We discover the unrest in quick summaries, and narrator’s asides.
“Mooran, once sunk in indolence, introspection and apathy, began to stir itself and change: endless new style of buildings sprang up and multiplied all over, streets sliced through the city center… there were throngs of foreigners every day…jobs proliferated and overlapped, so that one hardly knew whether to go on the next day with today’s work or to move to some other job. Life, in brief, had become rootless, hard and unstable, with no one knowing what would happen next. Mooran resembles scattered intestines, or heaps of refuse on this endless desert plain.
The lives of the men in the market and the coffee house aren’t given enough narrative time or space rise into a good view through the goings-on with the Doctor, the Sultan and those around him. We get quick glimpses, but not enough. Some of the men go to see the Sultan, mid-way through the book:
“What is more spacious than the desert, sir? And it’s nearby—why can’t they leave Mooran as our fathers and grandfathers did? If these foreigners and freeloaders who just got here yesterday don’t like it, let them leave us alone, and leave Mooran as it is…
Then
“It’s not just a question of Mooran, sire – those wicked people are trying to turn our people away from the Islamic religion, and the want to sow corruption…
So, when the tanks surround the palaces, and the world turns up-side down in the final pages, we aren’t prepared for it and don’t have the satisfaction of having watched events unfold.
The language, and Arabic colloquialisms continue to tickle us, and compel comparison to our own cultures and people:
No one thinks he has enough money but everyone thinks he has enough brains.
The Doctor thinks about Widad pleading for inclusion in a reception for the Sultan:
“A woman is like sleep – a man may resist and avoid her, but in the end he always has to give in.
The social climbing, the ecstasy or disappointment of an invitation given or denied ring true — and global. The emotions, the maneuvering and plotting could just as well be happening in the circles around the aristocratic Guermantes in Proust’s fin-de-siecle Paris. The Doctor’s fretting, his self-doubt and worry, even as he climbs in wealth and status, give us a man we might know; even ourselves.
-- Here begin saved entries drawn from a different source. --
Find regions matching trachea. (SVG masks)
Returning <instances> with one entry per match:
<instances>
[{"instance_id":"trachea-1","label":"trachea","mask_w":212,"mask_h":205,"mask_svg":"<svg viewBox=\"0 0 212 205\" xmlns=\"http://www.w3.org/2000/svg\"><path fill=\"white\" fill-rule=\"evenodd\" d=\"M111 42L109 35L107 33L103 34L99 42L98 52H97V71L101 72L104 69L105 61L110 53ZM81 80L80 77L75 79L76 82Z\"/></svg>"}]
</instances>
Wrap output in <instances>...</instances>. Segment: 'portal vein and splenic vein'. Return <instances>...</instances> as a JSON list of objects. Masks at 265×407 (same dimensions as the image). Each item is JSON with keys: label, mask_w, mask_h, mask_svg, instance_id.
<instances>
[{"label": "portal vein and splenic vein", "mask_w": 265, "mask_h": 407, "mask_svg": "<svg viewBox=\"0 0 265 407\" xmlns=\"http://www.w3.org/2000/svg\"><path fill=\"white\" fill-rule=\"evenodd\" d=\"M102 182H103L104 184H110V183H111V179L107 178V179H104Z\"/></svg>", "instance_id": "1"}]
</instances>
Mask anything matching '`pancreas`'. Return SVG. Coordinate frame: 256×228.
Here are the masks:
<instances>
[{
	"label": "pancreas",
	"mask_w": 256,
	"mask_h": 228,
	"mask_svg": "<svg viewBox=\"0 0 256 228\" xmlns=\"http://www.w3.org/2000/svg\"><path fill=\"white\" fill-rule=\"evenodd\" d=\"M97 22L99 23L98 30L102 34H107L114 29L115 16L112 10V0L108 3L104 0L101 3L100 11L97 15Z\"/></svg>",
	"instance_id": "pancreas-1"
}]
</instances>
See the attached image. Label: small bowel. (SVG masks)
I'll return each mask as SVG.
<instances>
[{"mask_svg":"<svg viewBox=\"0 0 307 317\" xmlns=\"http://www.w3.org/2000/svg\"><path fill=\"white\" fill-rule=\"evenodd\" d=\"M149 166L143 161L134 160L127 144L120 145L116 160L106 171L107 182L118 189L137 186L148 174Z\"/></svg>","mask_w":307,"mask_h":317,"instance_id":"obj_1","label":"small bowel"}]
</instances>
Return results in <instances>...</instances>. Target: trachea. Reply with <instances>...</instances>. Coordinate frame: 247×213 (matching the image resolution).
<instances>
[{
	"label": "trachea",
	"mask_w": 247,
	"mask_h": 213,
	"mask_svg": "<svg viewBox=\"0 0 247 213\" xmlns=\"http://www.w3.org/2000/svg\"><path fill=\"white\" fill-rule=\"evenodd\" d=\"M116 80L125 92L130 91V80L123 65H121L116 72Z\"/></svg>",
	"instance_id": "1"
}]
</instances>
Though The Trench [explained by the translator, Peter Theroux as not a trench of wartime, but as a ditch –a pit?– one is likely to fall into] is not a strong for me as Cities of Salt, missing a chance to be more pointed in the disparities of wealth and the resultant growing anger, or a more Gargantuan sense of satire, it is a book I can easily recommend, particularly to those wanting to add to their understanding of a culture as important as it is distant.
I don’t know how the author or translator — who is as astoundingly capable in this volume as in the first– would feel about this, but I might suggest reading the second two books of the trilogy in reverse, order. Read Variations on Night and Day [1993] as the second book, and The Trench [1991]as the third. I’ve had to do a lot of re-reading to get the people, the clans and the sequences of events in the proper order: first you build the Kingdom, and then you lose it.
* Although Cities of Salt is usually referred to as a Trilogy, there are apparently five novels in all, the last two not yet translated. Their titles, in an Al Ahram listing, are Cities of Salt: The Rootless and Cities of Salt: Desert of Darkness.